En el pasaje del libro de los Hechos de los Apóstoles que se nos propone en este tercer domingo de Pascua, Pedro hace un resumen perfecto del mensaje Pascual del que él mismo se presenta como testigo. No habla de lo que otros le han contado, sino de lo que él mismo ha visto y ha experimentado. Esto es muy importante para el hombre de fe, el fundamento de nuestra creencias no debemos ponerlo en lo que otros nos han dicho, sino en lo que yo he descubierto, la medida de mi fe está en lo que yo he sido capaz de descubrir y de vivir, la profundidad de la misma la da el hecho de que yo haga mío lo que creo, de que no haga las cosas porque siempre se han hecho así, sino porque estoy convencido de que son así. Y el discurso termina con la llamada a la conversión. La respuesta al anuncio de la resurrección no puede ser otra que la conversión. La escucha del mensaje cristiano se concreta en el arrepentimiento y la conversión. Si se acepta a Jesús, si creemos en Él, si aceptamos su resurrección, nuestra meta es clara, llevar a la práctica lo que eso conlleva, convertirnos de las cosas malas que hay en nosotros y ser mejores en lo que hacemos a diario.

San Juan, en su carta, nos confirma esta realidad, si hay alguno que dice, “Yo le conozco” o sea creo en Él, pero no hace lo que el dice, es un mentiroso, la verdad no está en Él. O sea, tiene que haber una correlación entre lo que creo y lo que hago, entre lo que creo y lo que practico. Esta actitud de conversión permanente, no está reñida con la aceptación de lo que son nuestros fallos, y nuestros pecados más comunes. El que yo aspire a la conversión no quiere decir que sea bueno, no quiere decir que yo no tenga defectos. Por eso me extraño mucho y no entiendo, cuando algunas personas, en plan de acusación dicen, seguro que lo han oído “y tú como haces esto y vas mucho a la Iglesia”, como extrañándose de ciertas conductas. Y es que el venir a la Iglesia no es sinónimo de ser bueno. Puede, puede que haya personas que no vienen a la Iglesia y sean peores que nosotros, pero también puede que haya otros que no vienen y sean mejores. La bondad está relacionada con la intención de cada uno, con lo que sale del corazón y de nuestra mente y esto sólo lo sabemos Dios y yo. Lo que Jesús me pide es que yo sepa reconocer mis fallos, mis pecados, y este dispuesto a mejorar, aunque otra cosa sea que lo consiga o me quede a medio camino.

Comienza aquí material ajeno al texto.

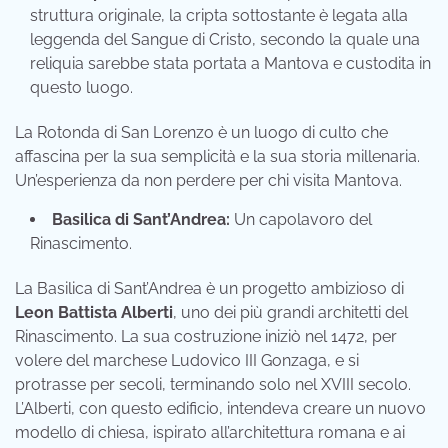
struttura originale, la cripta sottostante è legata alla
leggenda del Sangue di Cristo, secondo la quale una
reliquia sarebbe stata portata a Mantova e custodita in
questo luogo.
La Rotonda di San Lorenzo è un luogo di culto che
affascina per la sua semplicità e la sua storia millenaria.
Un’esperienza da non perdere per chi visita Mantova.
Basilica di Sant’Andrea:
Un capolavoro del
Rinascimento.
La Basilica di Sant’Andrea è un progetto ambizioso di
Leon Battista Alberti
, uno dei più grandi architetti del
Rinascimento. La sua costruzione iniziò nel 1472, per
volere del marchese Ludovico III Gonzaga, e si
protrasse per secoli, terminando solo nel XVIII secolo.
L’Alberti, con questo edificio, intendeva creare un nuovo
modello di chiesa, ispirato all’architettura romana e ai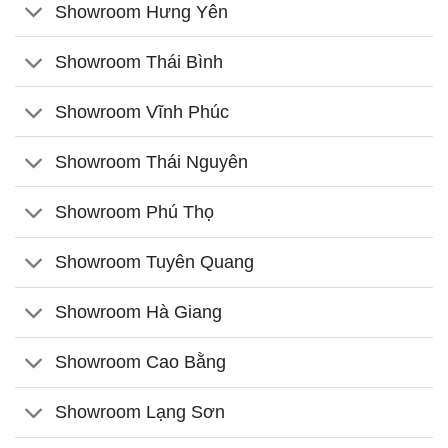
Showroom Hưng Yên
Showroom Thái Bình
Showroom Vĩnh Phúc
Showroom Thái Nguyên
Showroom Phú Thọ
Showroom Tuyên Quang
Showroom Hà Giang
Showroom Cao Bằng
Showroom Lạng Sơn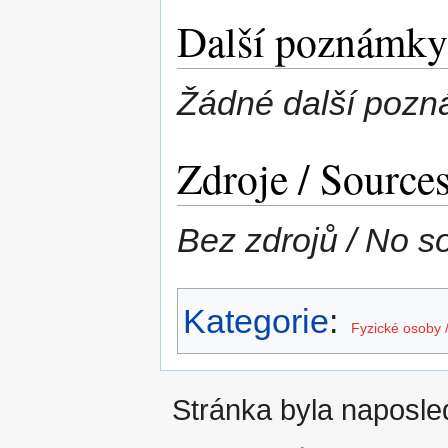
Další poznámky 
Žádné další pozn
Zdroje / Source
Bez zdrojů / No s
Kategorie
:
Fyzické osoby 
Stránka byla naposled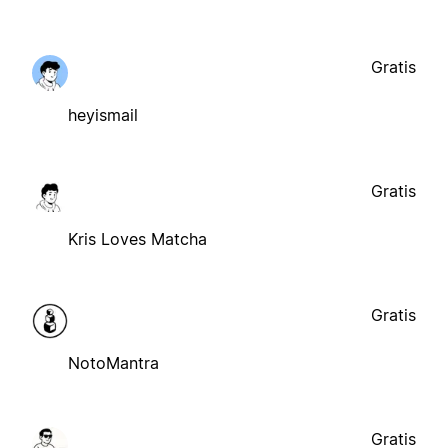
Gratis
heyismail
Gratis
Kris Loves Matcha
Gratis
NotoMantra
Gratis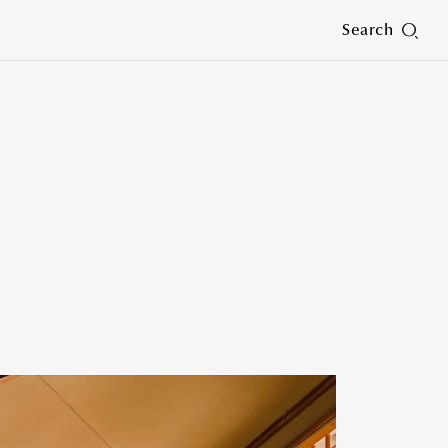
Search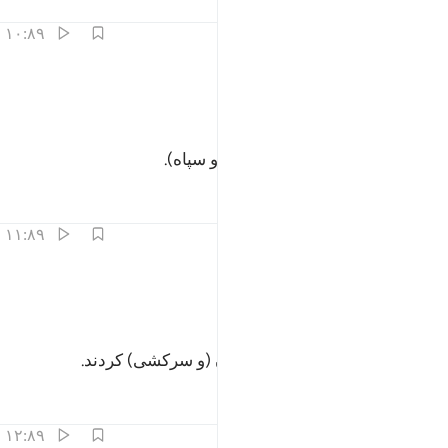
تفاسیر
درس ها
بازتاب ها
۱۰:۸۹
ﱿ
ﲀ
فرعون ذي الاوتاد ١٠
ﲁ
ﲂ
َفِرْعَوْنَ ذِى ٱلْأَوْتَادِ ١٠
و فرعون صاحب میخ‌ها (شکنجه‌ها و سپاه).
تفاسیر
درس ها
بازتاب ها
۱۱:۸۹
ﲃ
ﲄ
ﲅ
لذين طغوا في البلاد ١١
ﲆ
ﲇ
لَّذِينَ طَغَوْا۟ فِى ٱلْبِلَـٰدِ ١١
(همان) کسانی‌که در شهر‌ها طغیان (و سرکشی) کردند.
تفاسیر
درس ها
بازتاب ها
۱۲:۸۹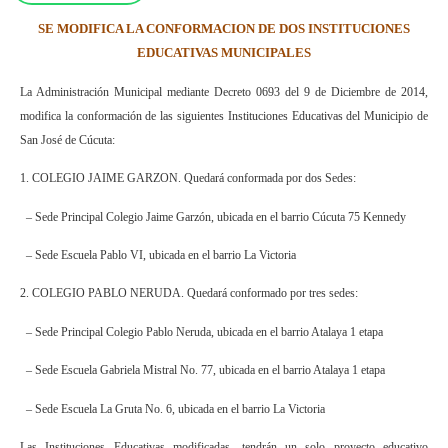
SE MODIFICA LA CONFORMACION DE DOS INSTITUCIONES
EDUCATIVAS MUNICIPALES
La Administración Municipal mediante Decreto 0693 del 9 de Diciembre de 2014,
modifica la conformación de las siguientes Instituciones Educativas del Municipio de
San José de Cúcuta:
1. COLEGIO JAIME GARZON.
Quedará conformada por dos Sedes:
– Sede Principal Colegio Jaime Garzón,
ubicada en el barrio Cúcuta 75 Kennedy
– Sede Escuela Pablo VI, ubicada en el barrio La Victoria
2. COLEGIO PABLO NERUDA. Quedará conformado por tres sedes:
– Sede Principal Colegio Pablo Neruda, ubicada en el barrio Atalaya 1 etapa
– Sede Escuela Gabriela Mistral No. 77, ubicada en el barrio Atalaya 1 etapa
– Sede Escuela La Gruta No. 6, ubicada en el barrio La Victoria
Las Instituciones Educativas modificadas, tendrán un solo proyecto educativo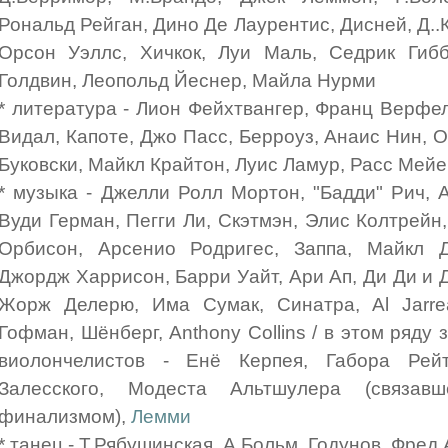
Рональд Рейган, Дино Де Лаурентис, Дисней, Д..
Орсон Уэллс, Хичкок, Луи Маль, Седрик Гиб
Голдвин, Леопольд Йеснер, Майла Нурми
* литература - Лион Фейхтвангер, Франц Верфел
Видал, Капоте, Джо Пасс, Берроуз, Анаис Нин, 
Буковски, Майкл Крайтон, Луис Ламур, Расс Мей
* музыка - Джелли Ролл Мортон, "Бадди" Рич, 
Вуди Герман, Пегги Ли, Скэтмэн, Элис Колтрейн
Орбисон, Арсенио Родригес, Заппа, Майкл 
Джордж Харрисон, Барри Уайт, Ари Ап, Ди Ди и
Жорж Делерю, Има Сумак, Синатра, Al Jarr
Гофман, Шёнберг, Anthony Collins / в этом ряду
виолончелистов - Енё Керпея, Габора Рейтё
Залесского, Модеста Альтшулера (связав
финализмом),
Лемми
* танец - Т.Рябушинская, А.Больм, Годунов, Фред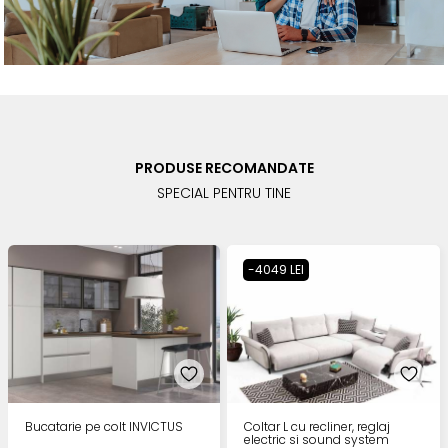
PRODUSE RECOMANDATE
SPECIAL PENTRU TINE
-4049 LEI
Bucatarie pe colt INVICTUS
Coltar L cu recliner, reglaj
electric si sound system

El evangelio de San Lucas nos describe otra de las apariciones de Jesús después de la resurrección, muy parecida, a que leímos el domingo pasado, con el apóstol Tomás como protagonista. En la misma, vuelven a aparecer el escepticismo y la desconfianza de los discípulos ante la noticia de la resurrección. ¡No era posible¡, “si no lo veo no lo creo”. Y de nuevo Jesús tienen que dejarse tocar y ponerse a comer con ellos para desmotarles que no era un fantasma, que era verdad, que estaba vivo, como por otra parte, el mismo les había dicho tantas veces. Como a ellos, a nosotros también nos falta la convicción que nace de la experiencia de haber sentido a Jesús a nuestro lado, nos falta la experiencia de haberlo vivido próximo, cercano, nos falta la experiencia personal, individual, de haber sentido cerca al Señor resucitado. Y me sobra toda la teoría sobre nuestra fe, todo lo que signifique religiosidad heredada, que sólo adquiere sentido cuando va acompañada de la experiencia personal.

Hoy las lecturas nos invitan a profundizar en nuestros descubrimiento de Jesús, en reflexionar sobre la realidad de nuestra fe, es decir que la misma no sea algo como añadido a mi, algo que no me interpela para nada, algo que sólo lo utilizo cuando me conviene o cuando me es útil. No, las lecturas nos animan a que nuestra fe sea algo fundamental en nuestra vida, sea la que oriente nuestro actuar, y determine nuestras decisiones.

De nuevo descubrimos que llevar a la práctica todo esto requiere esfuerzo y decisión. Por eso se lo pedimos al Señor, especialmente para nosotros, para los que estamos aquí. Se lo pedimos al tiempo que recordamos a las personas que queremos, y también a todos los que sufren, a los que están solos o enfermos.